We'll calculate E(-x) and we'll check if replacing x by -x, we'll get the function E(x).

E(-x) = [f(-x) + f(-(-x))]/2

E(-x) = [f(-x) + f(x)]/2

Since the addition from numerator is commutative, then E(-x) = E(x), therefore the function E(x) is even.

Let the odd function be O(x) = f(x) - E(x)

An odd function must respect the constraint O(-x) = -O(x).

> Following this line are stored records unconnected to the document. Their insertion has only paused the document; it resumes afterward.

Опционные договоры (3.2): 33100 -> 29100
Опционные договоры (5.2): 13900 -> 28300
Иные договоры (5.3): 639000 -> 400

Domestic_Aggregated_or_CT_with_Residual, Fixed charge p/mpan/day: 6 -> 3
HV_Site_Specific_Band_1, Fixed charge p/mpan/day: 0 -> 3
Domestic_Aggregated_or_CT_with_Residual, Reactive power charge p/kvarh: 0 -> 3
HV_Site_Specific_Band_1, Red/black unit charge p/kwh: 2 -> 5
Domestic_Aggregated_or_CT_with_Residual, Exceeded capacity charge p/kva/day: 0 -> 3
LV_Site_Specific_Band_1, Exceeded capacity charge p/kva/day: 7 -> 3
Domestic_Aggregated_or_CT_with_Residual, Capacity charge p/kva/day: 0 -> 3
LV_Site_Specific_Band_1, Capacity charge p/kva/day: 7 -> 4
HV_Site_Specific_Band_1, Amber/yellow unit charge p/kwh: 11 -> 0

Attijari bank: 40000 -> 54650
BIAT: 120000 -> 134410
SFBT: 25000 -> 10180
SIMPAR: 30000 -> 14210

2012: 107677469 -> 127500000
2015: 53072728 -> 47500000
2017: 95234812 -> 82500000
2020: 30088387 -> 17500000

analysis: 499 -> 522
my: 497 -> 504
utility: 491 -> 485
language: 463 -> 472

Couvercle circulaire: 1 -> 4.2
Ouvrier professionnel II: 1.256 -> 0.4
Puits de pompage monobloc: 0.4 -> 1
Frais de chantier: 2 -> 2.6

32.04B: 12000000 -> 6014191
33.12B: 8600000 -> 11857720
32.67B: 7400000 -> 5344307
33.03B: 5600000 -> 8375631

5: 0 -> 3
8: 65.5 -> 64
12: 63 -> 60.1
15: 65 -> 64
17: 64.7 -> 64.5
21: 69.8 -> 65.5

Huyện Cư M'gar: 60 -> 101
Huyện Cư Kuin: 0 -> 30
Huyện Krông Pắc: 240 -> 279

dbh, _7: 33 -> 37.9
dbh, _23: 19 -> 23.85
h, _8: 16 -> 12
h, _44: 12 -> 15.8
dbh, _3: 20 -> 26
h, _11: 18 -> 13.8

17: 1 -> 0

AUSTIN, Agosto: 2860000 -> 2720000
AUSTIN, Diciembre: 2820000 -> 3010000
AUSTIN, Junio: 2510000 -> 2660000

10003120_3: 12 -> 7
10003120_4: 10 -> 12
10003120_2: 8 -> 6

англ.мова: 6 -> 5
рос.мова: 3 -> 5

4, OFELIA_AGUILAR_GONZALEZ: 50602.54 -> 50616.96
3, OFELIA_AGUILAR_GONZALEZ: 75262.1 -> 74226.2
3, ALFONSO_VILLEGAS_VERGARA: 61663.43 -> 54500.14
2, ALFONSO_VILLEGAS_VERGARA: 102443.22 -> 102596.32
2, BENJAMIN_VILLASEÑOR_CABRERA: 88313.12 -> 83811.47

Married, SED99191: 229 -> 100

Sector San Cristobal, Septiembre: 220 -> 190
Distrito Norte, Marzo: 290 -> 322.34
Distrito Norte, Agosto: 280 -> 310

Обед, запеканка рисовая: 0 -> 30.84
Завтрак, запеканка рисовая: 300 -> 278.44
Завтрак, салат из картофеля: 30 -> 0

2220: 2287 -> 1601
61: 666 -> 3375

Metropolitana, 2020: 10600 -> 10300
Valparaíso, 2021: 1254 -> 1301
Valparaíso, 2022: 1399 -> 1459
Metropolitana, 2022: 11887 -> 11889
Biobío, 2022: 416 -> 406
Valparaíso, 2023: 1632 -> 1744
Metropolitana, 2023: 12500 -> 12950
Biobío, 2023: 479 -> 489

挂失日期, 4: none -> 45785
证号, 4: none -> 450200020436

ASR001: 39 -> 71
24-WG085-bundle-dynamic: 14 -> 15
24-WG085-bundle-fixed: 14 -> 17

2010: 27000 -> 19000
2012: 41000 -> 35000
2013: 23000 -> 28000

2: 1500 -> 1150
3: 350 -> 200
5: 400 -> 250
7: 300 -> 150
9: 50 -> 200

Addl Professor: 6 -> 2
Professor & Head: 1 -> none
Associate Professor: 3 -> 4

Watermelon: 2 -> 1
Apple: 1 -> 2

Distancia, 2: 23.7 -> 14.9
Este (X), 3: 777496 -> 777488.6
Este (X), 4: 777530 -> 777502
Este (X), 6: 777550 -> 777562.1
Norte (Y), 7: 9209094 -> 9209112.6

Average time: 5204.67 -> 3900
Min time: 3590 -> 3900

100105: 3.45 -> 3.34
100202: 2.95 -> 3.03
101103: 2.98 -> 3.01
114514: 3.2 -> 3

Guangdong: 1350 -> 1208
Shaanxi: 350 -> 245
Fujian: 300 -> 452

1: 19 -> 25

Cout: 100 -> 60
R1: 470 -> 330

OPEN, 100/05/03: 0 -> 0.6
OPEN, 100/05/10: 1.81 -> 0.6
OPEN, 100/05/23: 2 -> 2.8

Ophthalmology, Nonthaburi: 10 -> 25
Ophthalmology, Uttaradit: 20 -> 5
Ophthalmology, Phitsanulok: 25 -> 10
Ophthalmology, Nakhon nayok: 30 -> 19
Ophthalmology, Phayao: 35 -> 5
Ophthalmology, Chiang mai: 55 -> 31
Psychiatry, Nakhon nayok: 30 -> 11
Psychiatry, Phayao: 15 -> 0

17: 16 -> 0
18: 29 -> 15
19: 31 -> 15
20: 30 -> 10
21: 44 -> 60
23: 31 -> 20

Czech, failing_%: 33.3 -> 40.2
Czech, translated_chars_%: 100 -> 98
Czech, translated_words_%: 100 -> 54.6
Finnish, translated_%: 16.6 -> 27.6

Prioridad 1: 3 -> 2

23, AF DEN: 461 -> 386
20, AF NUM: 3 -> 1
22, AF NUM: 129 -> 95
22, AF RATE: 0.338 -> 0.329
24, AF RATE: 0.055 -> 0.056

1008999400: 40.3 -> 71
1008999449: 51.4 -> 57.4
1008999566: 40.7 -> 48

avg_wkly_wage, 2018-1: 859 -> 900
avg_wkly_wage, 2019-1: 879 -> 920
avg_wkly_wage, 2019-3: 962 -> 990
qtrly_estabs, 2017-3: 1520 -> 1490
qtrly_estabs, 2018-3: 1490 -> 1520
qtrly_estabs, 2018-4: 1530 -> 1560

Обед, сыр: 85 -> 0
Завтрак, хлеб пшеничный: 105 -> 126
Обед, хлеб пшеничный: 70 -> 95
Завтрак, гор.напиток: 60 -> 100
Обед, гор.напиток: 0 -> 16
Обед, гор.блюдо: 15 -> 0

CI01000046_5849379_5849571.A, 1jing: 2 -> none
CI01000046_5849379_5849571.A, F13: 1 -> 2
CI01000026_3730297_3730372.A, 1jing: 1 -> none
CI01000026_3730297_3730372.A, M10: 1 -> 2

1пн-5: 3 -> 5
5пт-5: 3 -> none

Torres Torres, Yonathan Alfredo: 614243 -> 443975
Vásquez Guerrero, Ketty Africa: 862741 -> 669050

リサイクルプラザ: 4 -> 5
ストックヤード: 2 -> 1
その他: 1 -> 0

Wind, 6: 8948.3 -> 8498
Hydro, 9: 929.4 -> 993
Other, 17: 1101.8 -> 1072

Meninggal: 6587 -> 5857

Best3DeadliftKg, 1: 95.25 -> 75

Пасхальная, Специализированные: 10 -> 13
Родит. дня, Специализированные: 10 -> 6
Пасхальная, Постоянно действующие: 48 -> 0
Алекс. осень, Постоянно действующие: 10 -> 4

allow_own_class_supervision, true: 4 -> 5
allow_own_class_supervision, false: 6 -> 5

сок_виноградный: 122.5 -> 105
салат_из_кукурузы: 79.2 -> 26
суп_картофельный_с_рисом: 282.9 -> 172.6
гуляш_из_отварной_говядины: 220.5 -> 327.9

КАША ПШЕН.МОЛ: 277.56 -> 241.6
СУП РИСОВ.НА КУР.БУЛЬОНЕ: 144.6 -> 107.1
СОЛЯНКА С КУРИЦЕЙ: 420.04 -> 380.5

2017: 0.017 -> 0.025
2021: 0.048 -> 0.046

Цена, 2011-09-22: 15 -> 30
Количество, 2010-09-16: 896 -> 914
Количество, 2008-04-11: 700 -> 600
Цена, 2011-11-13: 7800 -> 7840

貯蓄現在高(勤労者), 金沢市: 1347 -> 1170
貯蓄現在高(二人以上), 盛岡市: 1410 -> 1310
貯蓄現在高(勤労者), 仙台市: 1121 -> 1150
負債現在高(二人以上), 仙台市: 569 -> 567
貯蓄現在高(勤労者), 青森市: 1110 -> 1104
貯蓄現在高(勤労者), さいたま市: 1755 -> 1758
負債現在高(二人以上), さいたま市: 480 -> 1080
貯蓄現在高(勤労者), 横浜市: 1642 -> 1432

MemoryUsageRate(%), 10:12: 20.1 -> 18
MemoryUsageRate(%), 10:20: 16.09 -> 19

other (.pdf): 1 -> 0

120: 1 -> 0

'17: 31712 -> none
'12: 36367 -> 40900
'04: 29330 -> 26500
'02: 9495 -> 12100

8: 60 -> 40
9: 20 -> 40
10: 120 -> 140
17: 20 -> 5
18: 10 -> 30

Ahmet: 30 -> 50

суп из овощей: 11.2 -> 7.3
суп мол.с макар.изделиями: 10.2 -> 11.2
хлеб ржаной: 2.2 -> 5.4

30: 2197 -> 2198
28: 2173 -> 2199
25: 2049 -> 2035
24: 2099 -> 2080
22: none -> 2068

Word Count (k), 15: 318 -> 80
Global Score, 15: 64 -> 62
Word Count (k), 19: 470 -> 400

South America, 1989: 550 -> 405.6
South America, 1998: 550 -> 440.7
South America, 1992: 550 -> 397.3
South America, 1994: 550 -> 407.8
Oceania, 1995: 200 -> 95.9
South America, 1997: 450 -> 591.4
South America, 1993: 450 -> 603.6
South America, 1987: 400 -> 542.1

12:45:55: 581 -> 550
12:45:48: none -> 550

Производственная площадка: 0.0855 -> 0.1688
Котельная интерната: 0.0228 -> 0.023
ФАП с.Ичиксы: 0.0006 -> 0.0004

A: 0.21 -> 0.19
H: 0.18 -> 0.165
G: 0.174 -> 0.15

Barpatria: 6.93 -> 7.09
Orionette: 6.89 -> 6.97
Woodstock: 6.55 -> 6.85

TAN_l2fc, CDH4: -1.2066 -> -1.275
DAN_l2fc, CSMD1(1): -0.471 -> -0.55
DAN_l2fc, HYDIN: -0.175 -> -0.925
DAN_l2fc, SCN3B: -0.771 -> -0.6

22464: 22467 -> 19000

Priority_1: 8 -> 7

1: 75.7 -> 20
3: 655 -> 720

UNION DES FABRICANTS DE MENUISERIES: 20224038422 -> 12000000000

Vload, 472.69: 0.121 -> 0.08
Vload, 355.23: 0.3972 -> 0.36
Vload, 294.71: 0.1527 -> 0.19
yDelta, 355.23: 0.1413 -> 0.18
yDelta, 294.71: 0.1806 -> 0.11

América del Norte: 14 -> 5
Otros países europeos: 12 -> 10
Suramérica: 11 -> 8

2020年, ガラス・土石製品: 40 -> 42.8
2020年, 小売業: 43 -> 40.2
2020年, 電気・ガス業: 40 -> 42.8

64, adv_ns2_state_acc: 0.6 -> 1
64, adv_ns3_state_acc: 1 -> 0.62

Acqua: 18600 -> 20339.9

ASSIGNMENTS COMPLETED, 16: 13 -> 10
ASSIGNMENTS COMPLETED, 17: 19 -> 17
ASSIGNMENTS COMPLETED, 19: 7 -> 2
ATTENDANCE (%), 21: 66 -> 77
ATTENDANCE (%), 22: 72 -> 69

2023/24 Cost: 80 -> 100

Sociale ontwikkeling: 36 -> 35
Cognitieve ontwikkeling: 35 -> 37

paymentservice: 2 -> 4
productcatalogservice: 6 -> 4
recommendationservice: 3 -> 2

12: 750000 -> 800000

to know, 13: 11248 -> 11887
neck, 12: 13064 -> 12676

We'll replace x by -x within the expression of O(x).

O(-x) = f(-x) - E(-x)

But E(-x) = E(x) => O(-x) = f(-x) - E(x)

We'll replace E(x):

O(-x) = f(-x) - f(x)/2 - f(-x)/2

O(-x) = [2f(-x) - f(x)]/2 - f(x)/2

O(-x) = f(-x)/2 - f(x)/2 (1)

-O(x) = E(x) - f(x)

-O(x) = (f(x)+f(-x))/2 - f(x)

-O(x) = f(-x)/2 - f(x)/2 (2)

We notice that the expressions (1) and (2) are equal, therefore O(-x) = O(x), so the function O(x) is odd.

**Therefore, the function f(x) is the sum of an even and an odd functions: f(x) = E(x) + O(x).**